Q. What determines which of the eucharistic prayers is used at Sunday Mass? When I try to follow along in my missalette, I often lose my place at this point, because I am trying to figure out which eucharistic prayer the celebrant has chosen. Is it simply up to him? I know that you’re probably thinking that I shouldn’t be reading the missalette at that point anyhow, just listening to the priest. But I have a learning disability and become quickly distracted hearing the spoken word alone. (Superior, Wis.)
A. The Roman Missal contains four general eucharistic prayers, another two on the theme of reconciliation as well as a eucharistic prayer for Masses for various needs and occasions, which has four variations.

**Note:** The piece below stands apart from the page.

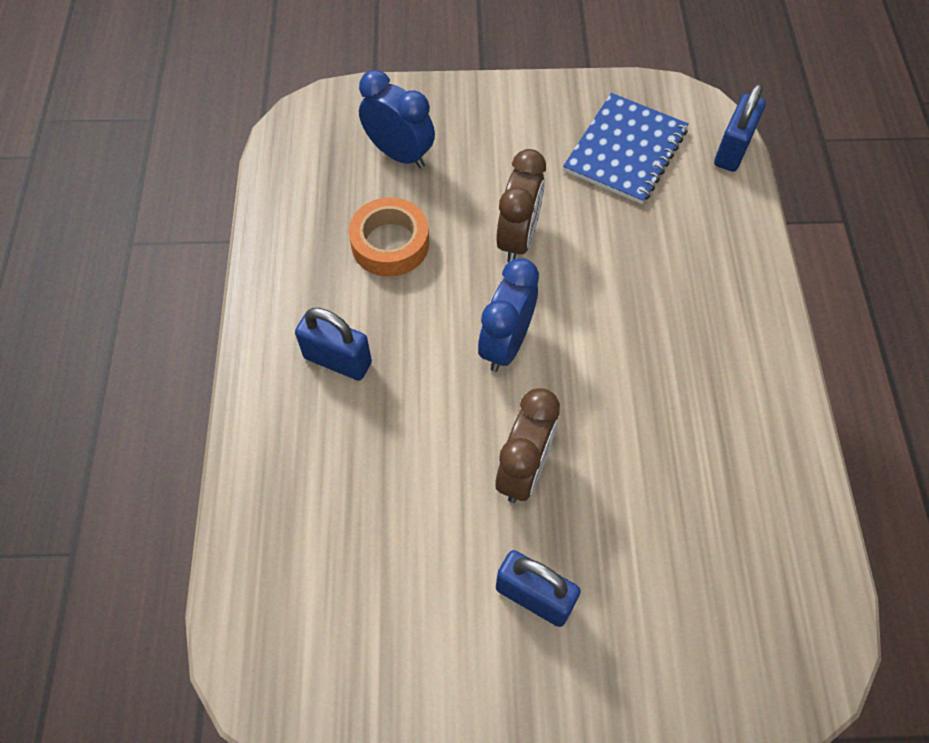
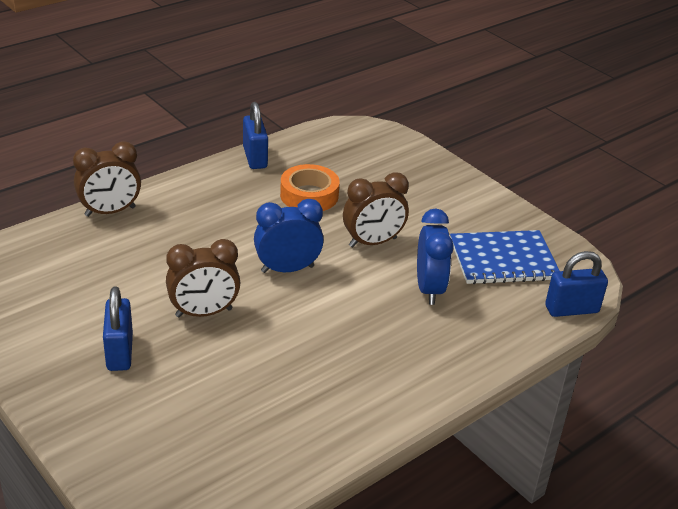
camera: 50 degrees right, 25 degrees down
blue padlock [295,308,372,381] -> blue padlock moved to [243,102,268,169]
blue clock [359,70,435,169] -> blue clock moved to [417,209,454,305]
none -> brown clock [73,142,141,217]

In addition, there are three eucharistic prayers for Masses with children, but those are now published in a separate volume.

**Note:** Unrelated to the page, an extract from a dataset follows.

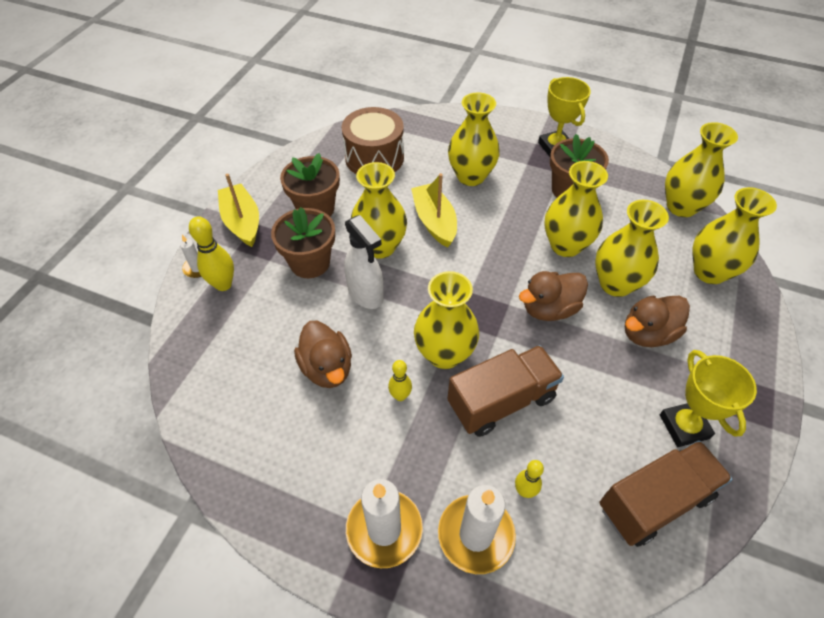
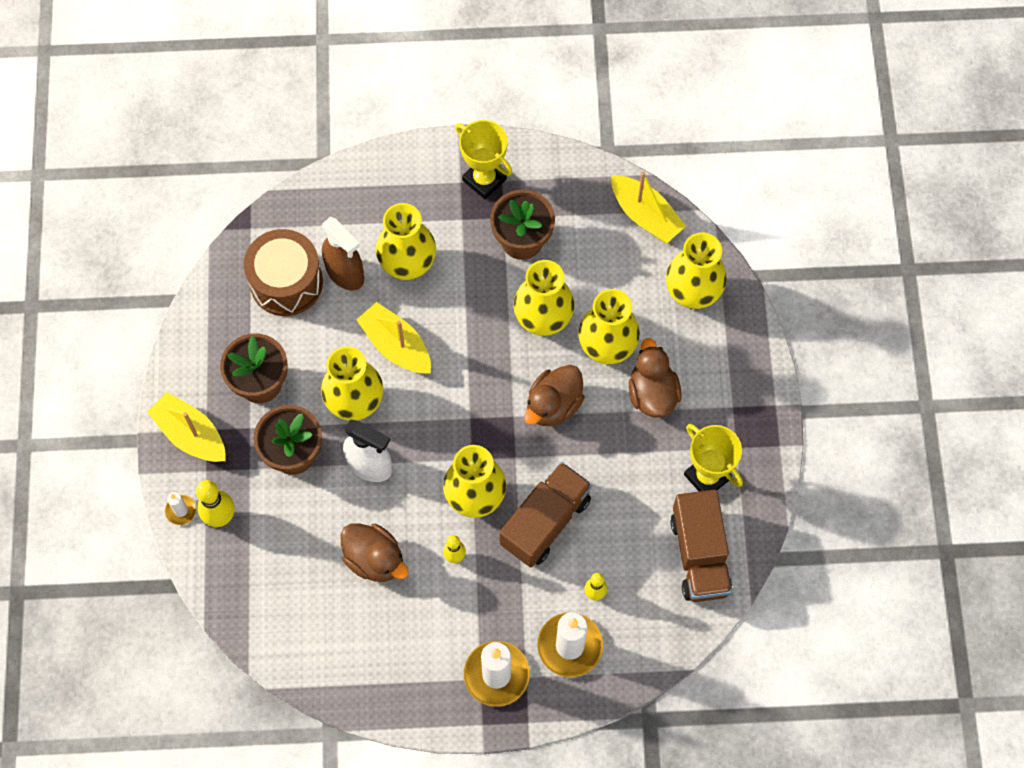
camera: 25 degrees left, 15 degrees up
brown truck [599,440,733,547] -> brown truck turned 135 degrees clockwise [670,489,732,602]
brown duck [625,296,690,347] -> brown duck turned 135 degrees clockwise [629,338,682,417]
yellow vase [665,122,738,217] -> yellow boat [611,172,686,243]
none -> brown spray bottle [322,217,364,290]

To answer your question, the choice of which one to use is left pretty much to the priest-celebrant’s discretion. There are, however, in No. 365 of the General Instruction of the Roman Missal, some guidelines that help the priest decide which prayer might be most appropriate — with respect, at least, to the four basic options.
The Eucharistic Prayer 1 (sometimes referred to by its former title, the “Roman Canon”) is especially appropriate on major feasts, since it provides for references to that feast to be included in the prayer itself. It is also suitable on feast days of those saints who are mentioned by name in the prayer.
Eucharistic Prayer 2 is the briefest of the four options and for that reason is often used for weekday Masses.
Eucharistic Prayer 3 is “preferred on Sundays and festive days,” and Eucharistic Prayer 4, which is the lengthiest of the four, “gives a fuller summary of salvation history.” (I tend to use this one when I am celebrating with a congregation that is especially in touch with biblical theology or, sometimes, as a change of pace with a weekday congregation.)
For your purposes, in trying to find quickly in your missalette the particular prayer the priest has chosen, I would suggest that if you turn first on weekdays to Eucharistic Prayer 2 and on Sundays to Eucharistic Prayer 3, the odds will be with you.
Q. In our diocesan newspaper, I have noticed pictures of deacons in what I have always considered to be “priests’ collars.” I am curious as to when this practice started and why. I know that the number of new priests has decreased dramatically in the last few decades. Is this new look for “appearances”? (Harrisonburg, Va.)
A. There are two categories of Roman Catholic deacons. Those referred to as “transitional” deacons are those who are on their way to becoming priests. They are normally ordained to the diaconate one year before priesthood.
On the other hand, permanent deacons are not on the path to the priesthood. They often have full-time jobs in secular professions and many of them are married. Deacons of either type are members of the clergy. They can preach at Mass and administer the sacraments of baptism and matrimony.
Transitional deacons, as far back as my seminary days in the 1960s and probably beyond, have customarily worn clerical attire when going out to parishes for diaconal ministry.
The permanent diaconate was restored to the Catholic Church in the early 1970s, and I am assuming that your question probably relates to permanent deacons, since there are some 15,000 of them in the U.S. but only a few hundred transitional deacons.
Permanent deacons most often do not wear clerical collars. In fact, national guidelines for deacons say that “because they (permanent deacons) are prominent and active in secular professions and society, the U.S. Conference of Catholic Bishops specifies that permanent deacons should resemble the lay faithful in dress and matters of lifestyle.”
The guidelines go on to say, however, that each bishop has the prerogative of determining the proper attire for permanent deacons within his own diocese.
Some dioceses prohibit clerical collars. Some grant it to the deacon himself to determine the occasions on which the collar will enhance his ministry. Many dioceses — perhaps most — generally discourage clerical attire but make exceptions when a deacon is involved in hospital or prison ministry.
At least one diocese directs that, when deacons dress in clerical collar, they wear a gray shirt (rather than black, as a priest would wear).